Memory Fragmentation: As different prompts vary in length, managing memory efficiently becomes difficult, leading to fragmentation and wasted resources.

Paged Attention

To address these issues, vLLM (a library for efficient LLM inference) introduces paged attention, inspired by operating system principles:

Blocks and Block Tables: The KV cache is divided into blocks, each of which can be allocated or deallocated independently. A block table keeps track of the allocation status.
Dynamic Memory Management: This approach allows for dynamic memory allocation, optimizing resource usage and reducing fragmentation.

Prefix Caching

Prefix caching further enhances efficiency by leveraging shared prefixes:

Block Hashing: Each block in the KV cache is hashed to create a unique identifier.
Longest Cache Hit: The system identifies the longest prefix that matches previously cached blocks, allowing for efficient reuse.
Full Picture: By combining paged attention and prefix caching, vLLM can handle diverse prompts while maintaining high cache hit rates.

Practical Example

Consider a typical conversation array:

0. [system prompt + tool definitions]

1. user:        what's up. please build this feature for me
2. assistant:   can you tell me where to look, it's a big codebase
3. user:        look into kv_caching folder
4. assistant:   you're absolutely right! i will look there
5. tool output: *greps* *reads*
6. assistant:   llm gets output for observation
7. user:        ...
8. assistant:   ...

Initially, I expected to hit the cache at point 4 for this session because points 0-3 repeat.
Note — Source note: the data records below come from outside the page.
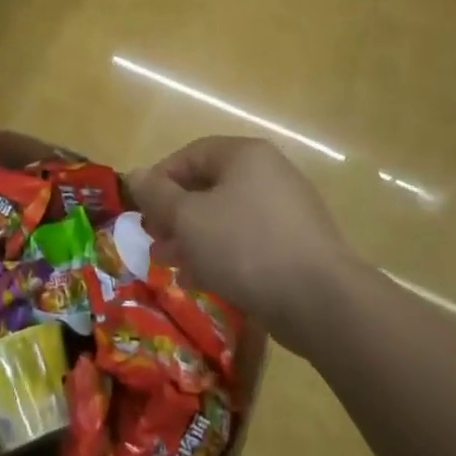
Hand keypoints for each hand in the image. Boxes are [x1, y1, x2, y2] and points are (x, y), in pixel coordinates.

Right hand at [127, 136, 363, 328]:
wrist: (320, 301)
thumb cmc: (244, 246)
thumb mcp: (187, 218)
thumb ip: (157, 194)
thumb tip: (135, 174)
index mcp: (245, 156)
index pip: (190, 155)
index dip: (159, 179)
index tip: (141, 209)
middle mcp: (269, 175)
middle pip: (208, 187)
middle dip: (174, 215)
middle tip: (153, 239)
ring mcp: (287, 212)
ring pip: (226, 218)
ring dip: (192, 238)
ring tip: (169, 263)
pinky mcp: (296, 247)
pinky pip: (248, 242)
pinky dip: (220, 255)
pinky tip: (200, 280)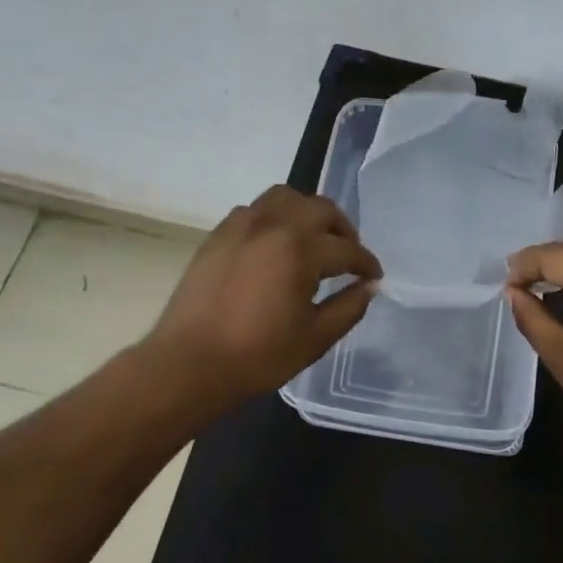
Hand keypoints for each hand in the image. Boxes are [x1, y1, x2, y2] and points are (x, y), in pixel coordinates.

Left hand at [143, 186, 380, 409]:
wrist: (188, 365)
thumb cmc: (258, 356)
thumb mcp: (315, 338)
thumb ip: (349, 307)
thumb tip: (369, 287)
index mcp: (299, 249)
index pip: (346, 248)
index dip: (365, 263)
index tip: (374, 276)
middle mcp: (272, 225)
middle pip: (320, 209)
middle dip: (342, 230)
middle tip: (348, 256)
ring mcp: (241, 226)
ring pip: (285, 197)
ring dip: (308, 213)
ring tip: (313, 240)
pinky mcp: (218, 235)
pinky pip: (255, 210)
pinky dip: (275, 218)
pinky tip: (276, 246)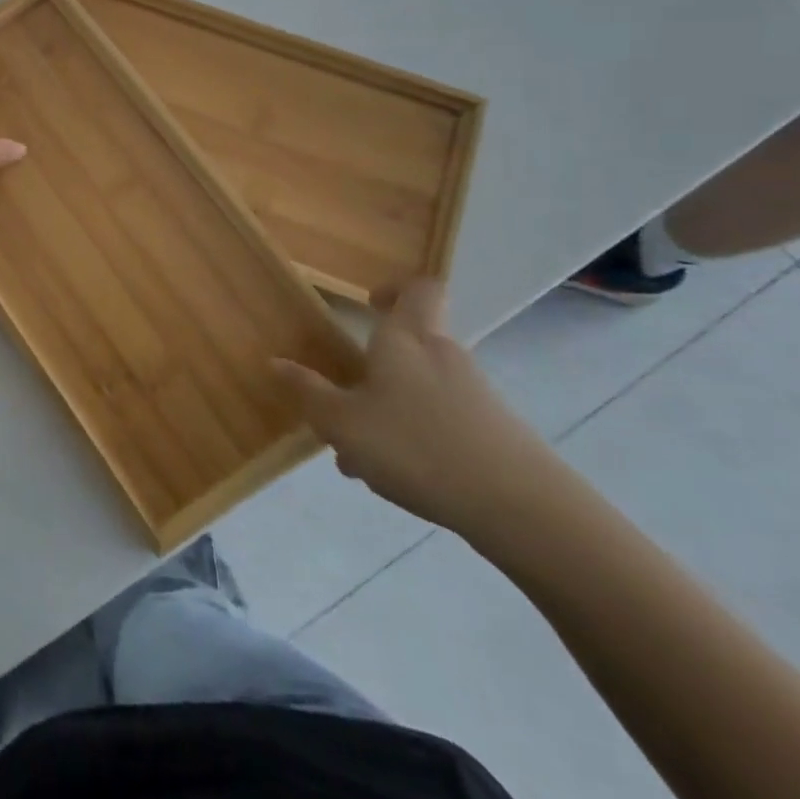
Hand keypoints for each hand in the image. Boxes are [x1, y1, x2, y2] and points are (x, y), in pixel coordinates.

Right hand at [274, 280, 559, 538]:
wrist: (523, 510)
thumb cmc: (418, 447)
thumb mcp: (344, 423)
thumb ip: (309, 392)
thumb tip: (276, 362)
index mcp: (406, 339)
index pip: (418, 289)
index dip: (396, 288)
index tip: (369, 304)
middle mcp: (443, 355)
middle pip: (410, 345)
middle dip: (374, 370)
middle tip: (344, 400)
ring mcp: (475, 395)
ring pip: (420, 389)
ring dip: (389, 411)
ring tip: (360, 457)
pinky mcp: (496, 433)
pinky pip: (443, 421)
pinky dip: (417, 437)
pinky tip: (399, 477)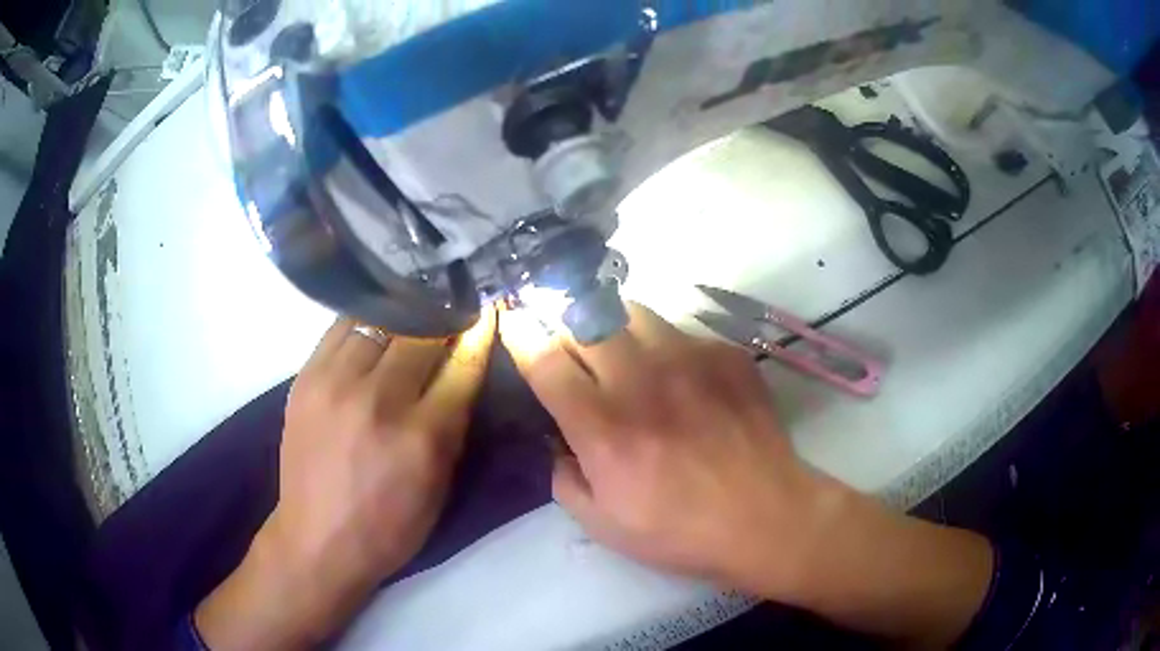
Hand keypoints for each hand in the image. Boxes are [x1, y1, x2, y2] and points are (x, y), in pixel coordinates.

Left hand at [196, 310, 495, 649]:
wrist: (317, 539)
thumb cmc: (389, 526)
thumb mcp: (439, 485)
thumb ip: (454, 424)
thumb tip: (462, 369)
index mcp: (421, 436)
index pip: (461, 364)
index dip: (478, 332)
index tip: (486, 311)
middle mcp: (377, 400)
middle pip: (420, 332)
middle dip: (443, 317)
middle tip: (451, 309)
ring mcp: (334, 383)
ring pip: (378, 320)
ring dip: (403, 315)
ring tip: (413, 313)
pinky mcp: (305, 377)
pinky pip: (340, 328)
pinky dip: (364, 321)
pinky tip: (374, 324)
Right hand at [500, 304, 991, 647]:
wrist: (766, 517)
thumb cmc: (680, 531)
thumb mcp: (603, 525)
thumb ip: (564, 478)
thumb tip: (557, 441)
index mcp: (603, 428)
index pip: (545, 360)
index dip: (522, 332)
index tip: (514, 317)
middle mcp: (641, 381)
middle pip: (585, 318)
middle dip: (561, 312)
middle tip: (558, 320)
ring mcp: (689, 360)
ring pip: (632, 310)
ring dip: (611, 320)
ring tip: (615, 341)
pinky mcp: (727, 355)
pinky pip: (680, 329)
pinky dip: (663, 342)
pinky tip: (675, 371)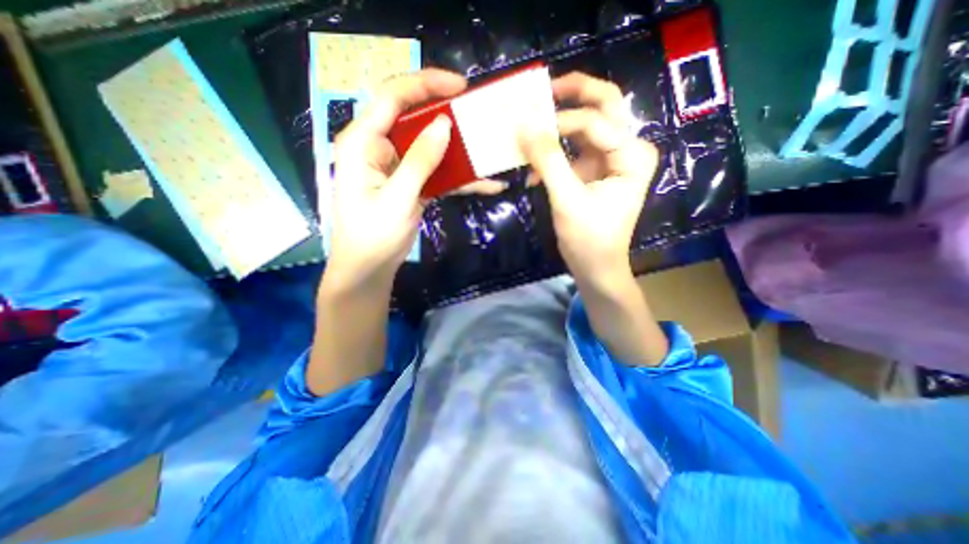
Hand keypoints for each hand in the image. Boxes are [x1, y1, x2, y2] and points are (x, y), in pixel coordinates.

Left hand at [328, 67, 467, 287]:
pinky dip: (459, 177)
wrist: (370, 267)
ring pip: (429, 145)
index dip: (425, 84)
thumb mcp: (397, 198)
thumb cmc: (373, 236)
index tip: (460, 86)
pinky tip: (485, 183)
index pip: (391, 97)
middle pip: (413, 117)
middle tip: (477, 112)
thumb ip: (419, 161)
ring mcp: (397, 166)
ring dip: (457, 147)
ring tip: (486, 145)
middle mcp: (379, 147)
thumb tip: (443, 125)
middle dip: (445, 112)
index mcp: (363, 142)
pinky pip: (436, 171)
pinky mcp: (411, 183)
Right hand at [523, 73, 658, 287]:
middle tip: (543, 90)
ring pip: (587, 124)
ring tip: (533, 126)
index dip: (560, 123)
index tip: (528, 131)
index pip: (595, 122)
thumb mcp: (568, 201)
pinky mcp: (595, 170)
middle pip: (605, 105)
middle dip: (575, 93)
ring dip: (560, 124)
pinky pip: (574, 148)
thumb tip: (525, 128)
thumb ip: (549, 162)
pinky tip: (534, 169)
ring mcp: (611, 158)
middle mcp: (628, 149)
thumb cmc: (589, 239)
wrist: (596, 266)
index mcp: (633, 155)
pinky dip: (554, 153)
However, I overlooked that cache hits can start at point 0 across different users. The system prompt is shared across all conversations from the same API key organization.

Conclusion

Understanding and optimizing prompt caching is essential for efficient LLM inference. By keeping your system prompts stable, minimizing user-specific data, and leveraging shared prompts, you can improve cache hit rates. Techniques like paged attention and prefix caching further enhance performance by dynamically managing memory and reusing shared prefixes.